A 1ª Vara de Falências e Recuperação Judicial do Tribunal de Justiça de São Paulo decretou a falência da Viação Itapemirim e suas coligadas nesta quarta-feira, 21, colocando fim em um processo tortuoso iniciado em 2016. Segundo a administradora judicial do grupo, a EXM Partners, a dívida acumulada é de R$ 2,8 bilhões apenas em débitos fiscais.
Um dos pivôs do fim da empresa, segundo a EXM, foi o desvio de R$ 45 milhões do grupo para financiar o projeto da Itapemirim Transportes Aéreos (ITA). Liderada pelo empresário Sidnei Piva de Jesus, conhecido por assumir empresas em situação financeira delicada, a companhia aérea foi anunciada em fevereiro de 2020, um mês antes que a pandemia do Covid-19 chegasse ao Brasil.
Na ocasião, Piva declarou que havia obtido um aporte de US$ 500 milhões de um fundo soberano dos Emirados Árabes Unidos. O empresário até participou de uma viagem ao país no Oriente Médio acompanhando o então governador do estado de São Paulo, João Doria. O presidente da empresa foi além ao afirmar que havia encomendado 35 aviões junto à Bombardier e que o primeiro deles seria entregue em 2021.

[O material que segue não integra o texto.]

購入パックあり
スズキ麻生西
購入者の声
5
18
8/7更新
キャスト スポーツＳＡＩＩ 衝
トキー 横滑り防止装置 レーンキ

Logo ficou claro que o quadro pintado por ele era fictício: o investimento nunca chegou e os aviões novos tornaram-se meia dúzia de Airbus A320 usados, alugados por preços baixos causados pela queda na demanda do tráfego aéreo durante a crise sanitária.
Apesar da situação complicada da Viação Itapemirim, Sidnei Piva apostava na integração entre o modal aéreo e rodoviário como diferencial de negócio. Além disso, baseou seu projeto numa estratégia arriscadíssima ao oferecer passagens aéreas com direito a escolha de assento, despacho de bagagem e serviço de bordo. De quebra, reduziu a quantidade de assentos no A320 para apenas 162 lugares quando suas rivais transportam quase 190 passageiros.
No dia 30 de junho, o primeiro voo decolou de Guarulhos em direção à Brasília com convidados e jornalistas. Nos dias seguintes três jatos Airbus passaram a realizar uma malha de voos confusa e que cobria muitos destinos com pouca oferta de opções.
Em julho do ano passado, a empresa transportou apenas 40 mil passageiros, mas menos da metade deles pagou as passagens. No mês seguinte, o volume subiu, mas a ocupação seguiu muito aquém do necessário. A Itapemirim então passou a mostrar sinais de fragilidade em sua operação, com atrasos e cancelamentos frequentes. A empresa também não compartilhava seus dados operacionais com a ANAC, sendo multada por isso.
Ainda longe de estabelecer um serviço confiável em algumas rotas, a ITA decidiu estrear em Congonhas e chegou a cancelar vários voos para realizar fretamentos para um jogo de futebol no Uruguai – Piva não perdeu a pose ao afirmar que aqueles eram os primeiros voos internacionais da empresa. Antes disso, ele já havia previsto uma frota imensa e que incluíria até widebodies.
Na noite da sexta-feira 17 de dezembro a “realidade bateu à porta” da Itapemirim. Com os serviços de handling suspensos pela sua fornecedora (que não recebia há tempos), a companhia aérea anunciou a “suspensão temporária” dos voos, deixando milhares de passageiros no chão.
Resta entender por que um projeto com tantas provas de ser inviável conseguiu chegar tão longe no Brasil.